For a broader view of document compliance principles, consult the documentary compliance guide.

Building a Defensible US Vendor Compliance Program

A vendor compliance program that withstands IRS, FinCEN, or OFAC scrutiny must be documented, risk-based, and continuously monitored.

Documentation: maintain a vendor compliance register recording, for each active vendor, the W-9 on file, TIN matching results, OFAC screening date and results, state tax clearance certificates (where applicable), CTA/BOI verification status, and date of next required refresh.

Risk-based tiering: not all vendors require the same level of diligence. A tiered approach โ€” high, medium, low risk โ€” allocates enhanced due diligence to vendors in high-risk jurisdictions, high-value contracts, and regulated industries (financial services, defense, healthcare), while applying streamlined verification to low-risk domestic vendors.

Continuous monitoring: OFAC screening and beneficial ownership verification must be ongoing, not just point-in-time. Automated platforms can monitor the SDN list and FinCEN updates in real time, alerting compliance teams when a vendor's status changes.

CheckFile provides an automated vendor compliance verification platform that integrates OFAC screening, TIN verification, and state tax clearance tracking, generating verifiable audit logs for every check performed.

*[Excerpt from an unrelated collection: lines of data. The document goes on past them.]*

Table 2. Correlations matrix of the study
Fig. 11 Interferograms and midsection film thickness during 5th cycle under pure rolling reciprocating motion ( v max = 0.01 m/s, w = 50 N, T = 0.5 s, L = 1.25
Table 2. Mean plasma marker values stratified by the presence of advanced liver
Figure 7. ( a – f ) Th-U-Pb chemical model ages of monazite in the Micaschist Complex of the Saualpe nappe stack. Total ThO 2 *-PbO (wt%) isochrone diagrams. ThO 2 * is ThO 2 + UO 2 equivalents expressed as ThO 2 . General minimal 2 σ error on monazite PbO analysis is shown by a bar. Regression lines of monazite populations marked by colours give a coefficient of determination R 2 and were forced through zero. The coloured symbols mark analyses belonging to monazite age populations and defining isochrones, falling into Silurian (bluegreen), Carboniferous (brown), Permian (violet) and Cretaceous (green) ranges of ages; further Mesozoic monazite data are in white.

Our security architecture ensures that compliance records meet the evidential standards required in IRS, FinCEN, and OFAC examinations.

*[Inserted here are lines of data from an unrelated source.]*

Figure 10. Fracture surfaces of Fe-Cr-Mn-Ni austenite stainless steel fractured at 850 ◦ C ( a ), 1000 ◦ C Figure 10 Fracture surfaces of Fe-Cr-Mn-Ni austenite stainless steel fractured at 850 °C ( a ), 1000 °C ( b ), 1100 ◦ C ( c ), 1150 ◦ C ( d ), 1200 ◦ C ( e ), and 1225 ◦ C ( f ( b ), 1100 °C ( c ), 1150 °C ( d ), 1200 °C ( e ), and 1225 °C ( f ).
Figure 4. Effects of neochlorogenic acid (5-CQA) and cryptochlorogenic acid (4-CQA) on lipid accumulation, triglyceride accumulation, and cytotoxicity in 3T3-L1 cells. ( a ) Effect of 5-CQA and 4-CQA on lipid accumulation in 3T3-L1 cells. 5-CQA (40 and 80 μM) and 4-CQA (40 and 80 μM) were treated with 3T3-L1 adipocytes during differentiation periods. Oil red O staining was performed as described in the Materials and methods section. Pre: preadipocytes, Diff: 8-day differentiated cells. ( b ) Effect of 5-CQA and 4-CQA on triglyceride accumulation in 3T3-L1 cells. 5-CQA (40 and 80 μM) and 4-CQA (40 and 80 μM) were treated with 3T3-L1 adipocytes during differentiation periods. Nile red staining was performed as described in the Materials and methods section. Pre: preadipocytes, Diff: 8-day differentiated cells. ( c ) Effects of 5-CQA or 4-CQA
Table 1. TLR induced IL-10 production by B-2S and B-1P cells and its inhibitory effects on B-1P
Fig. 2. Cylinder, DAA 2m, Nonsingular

CheckFile's pricing is structured to accommodate both regional organizations with limited vendor bases and national enterprises managing complex multi-state vendor networks.

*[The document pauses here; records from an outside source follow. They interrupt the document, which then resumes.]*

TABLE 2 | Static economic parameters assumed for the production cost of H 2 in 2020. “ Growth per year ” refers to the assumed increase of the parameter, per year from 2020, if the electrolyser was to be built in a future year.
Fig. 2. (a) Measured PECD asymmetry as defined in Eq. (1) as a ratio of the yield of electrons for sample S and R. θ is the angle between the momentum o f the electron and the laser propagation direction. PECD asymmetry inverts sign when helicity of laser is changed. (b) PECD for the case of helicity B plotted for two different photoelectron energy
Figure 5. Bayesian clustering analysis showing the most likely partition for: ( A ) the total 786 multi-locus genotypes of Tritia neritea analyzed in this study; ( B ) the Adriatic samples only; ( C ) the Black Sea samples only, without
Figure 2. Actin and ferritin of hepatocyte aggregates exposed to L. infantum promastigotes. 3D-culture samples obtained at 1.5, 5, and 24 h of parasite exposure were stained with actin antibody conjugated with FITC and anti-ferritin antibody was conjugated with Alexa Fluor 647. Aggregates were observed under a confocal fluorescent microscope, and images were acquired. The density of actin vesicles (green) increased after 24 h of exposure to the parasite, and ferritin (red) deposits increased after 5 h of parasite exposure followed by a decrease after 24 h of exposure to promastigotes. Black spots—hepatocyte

This article is for informational purposes only and does not constitute legal, financial, or regulatory advice. Specific compliance obligations vary by industry, state, and contract type. Consult a qualified attorney or compliance professional for jurisdiction-specific guidance.

Frequently Asked Questions

Is there a US equivalent to France's attestation de vigilance?

There is no single US equivalent. The closest analogues are: (1) the IRS Tax Compliance Certificate (Form 6166) for federal tax compliance; (2) OFAC SDN screening for sanctions compliance; and (3) state tax clearance certificates for state-level tax compliance. Unlike France's centralized URSSAF system, US compliance verification requires engaging multiple agencies across federal and state levels.

Does OFAC screening apply to domestic US vendors?

Yes. While OFAC sanctions primarily target foreign adversaries, US citizens and entities can be added to the SDN list for reasons including drug trafficking, human rights violations, or connections to sanctioned foreign individuals. All OFAC screening programs should screen both foreign and domestic vendors against the full SDN list and associated blocked persons lists.

What is backup withholding and when does it apply to vendor payments?

Backup withholding (24% of payment) applies when: (1) a vendor fails to provide a TIN; (2) the IRS notifies the payer that the TIN is incorrect; (3) the vendor fails to certify they are not subject to backup withholding; or (4) the IRS notifies the payer to begin backup withholding because the vendor underreported interest or dividends. It applies to most payments that would be reported on a 1099 form.

How long should vendor compliance documentation be retained?

IRS recordkeeping rules require retention of records supporting tax positions for at least three years (six years if there is a substantial understatement of income). OFAC recommends retaining transaction records for at least five years. BSA records must be retained for a minimum of five years. The recommended policy for an integrated vendor compliance program is seven years for all compliance-related records.

Does the Corporate Transparency Act (CTA) create new vendor due diligence requirements for non-financial institutions?

The CTA directly creates reporting obligations for the entities themselves (not their customers or contracting parties). However, FinCEN has indicated that the availability of BOI in its database will be incorporated into future BSA/AML guidance, and financial institutions are expected to use BOI data in their vendor CDD programs. Non-financial institutions are not currently subject to mandatory BOI-based vendor verification, but industry best practice increasingly includes it.